New this season is Wi-Fi availability in the West Village and Sunrise lodges, a new avalauncher cannon to control avalanches, a new groomer, and a new parking lot snow remover. An especially great deal is the “First Timer Ski or Ride in 5” program which consists of five lessons including rentals and lifts for $199, plus a 12-day lift pass for those who complete the course.
Mt. Bachelor’s calendar brims with events catering to all ages and types of snow sports devotees. A few of this season’s standouts include the Bend Winterfest celebration of local art, culture and winter sports (Feb. 14-15); the Great Nordeen commemoration of Central Oregon ski history with cross-country and ski-joring competitions (April 3), and the Oregon Cup Big Air competition, where free riders battle for brag and swag (April 17).
Ski season runs from mid-November into May, conditions permitting. Lifts operate from 8:30 a.m. to 4 p.m. seven days a week and include seven express quads, three triples, a Wonder Carpet and two tubing lifts. Vertical drop is 3,365 feet, base elevation is 6,300 feet and top elevation is 9,065 feet.

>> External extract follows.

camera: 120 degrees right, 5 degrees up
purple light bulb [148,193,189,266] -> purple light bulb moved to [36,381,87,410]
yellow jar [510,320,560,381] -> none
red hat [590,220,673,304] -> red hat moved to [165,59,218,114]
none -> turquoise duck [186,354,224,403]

The longest run is 1.5 miles, and there are 71 runs on 3,683 lift-served acres, with 1,600 acres groomed daily. Alpine terrain is rated 15 percent green-novice, 25 percent blue-intermediate, 35 percent black-advanced and 25 percent double-black-expert. Cross-country trails are open from 8:30 a.m. to 4 p.m. weekdays (from 8 a.m. on weekends). Nordic terrain is rated 5 percent green-beginner, 69 percent blue-intermediate and 26 percent black-expert. n
Vicki Andersen is a writer who lives in Portland, Oregon, and is an officer in the National Snowsports Journalists Association.
IF YOU GO
From Bend it’s 20 miles on the well-maintained Cascades Lakes Highway/Century Drive/Highway 46 (same road, just different names). Follow it until you reach the end of the road. In the winter this highway is only plowed as far as the West Village.

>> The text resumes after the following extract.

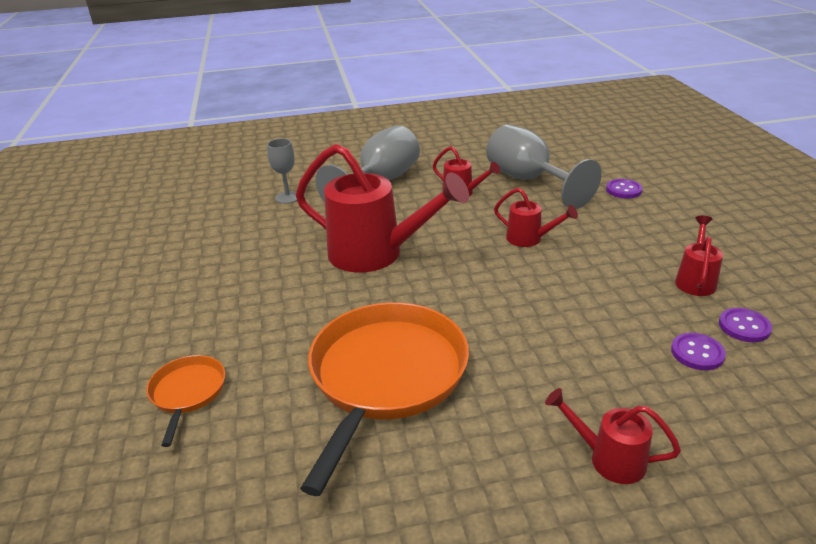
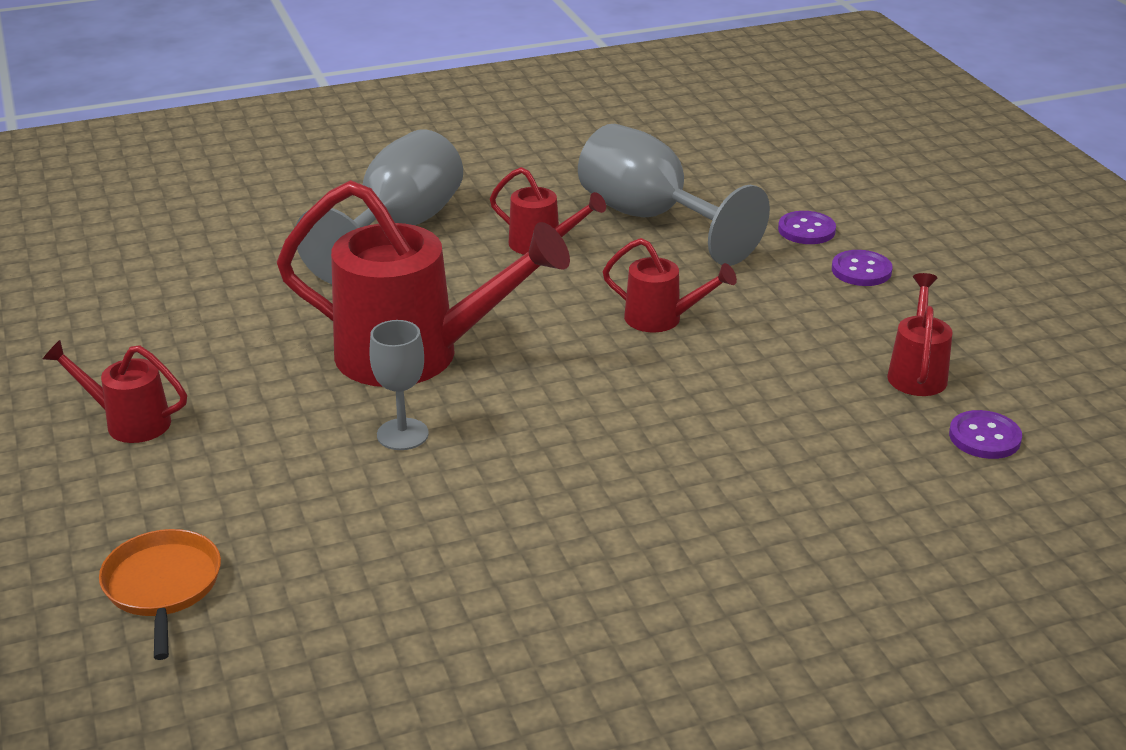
camera: 10 degrees left, 0 degrees up
grey goblet [267,138,297,204] -> grey goblet moved to [369,320,429,450]
orange pan [300,302,469,496] -> none
red watering can [545,388,681,484] -> red watering can moved to [43,340,187,443]
purple button [671,333,726,370] -> purple button moved to [832,250,892,286]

If you’re bringing your RV, head to the West Village parking lot and watch for directions to the designated RV parking area or ask the security or parking staff. Apply at the Security Department for an overnight parking permit. If you don’t want to stay on the mountain, there are a half-dozen RV parks in Bend. Seventh Mountain Resort is the nearest lodge, 14 miles away, and there are other lodges nearby.
Mt. Bachelor takes the hassle out of getting to and around the mountain. The Super Shuttle operates daily from the Park and Ride lot on Columbia Street between Simpson and Galveston streets in Bend and the West Village. A complimentary inter-lodge shuttle runs between the West Village, Blue Lodge, and Sunrise Lodge on weekends and holidays.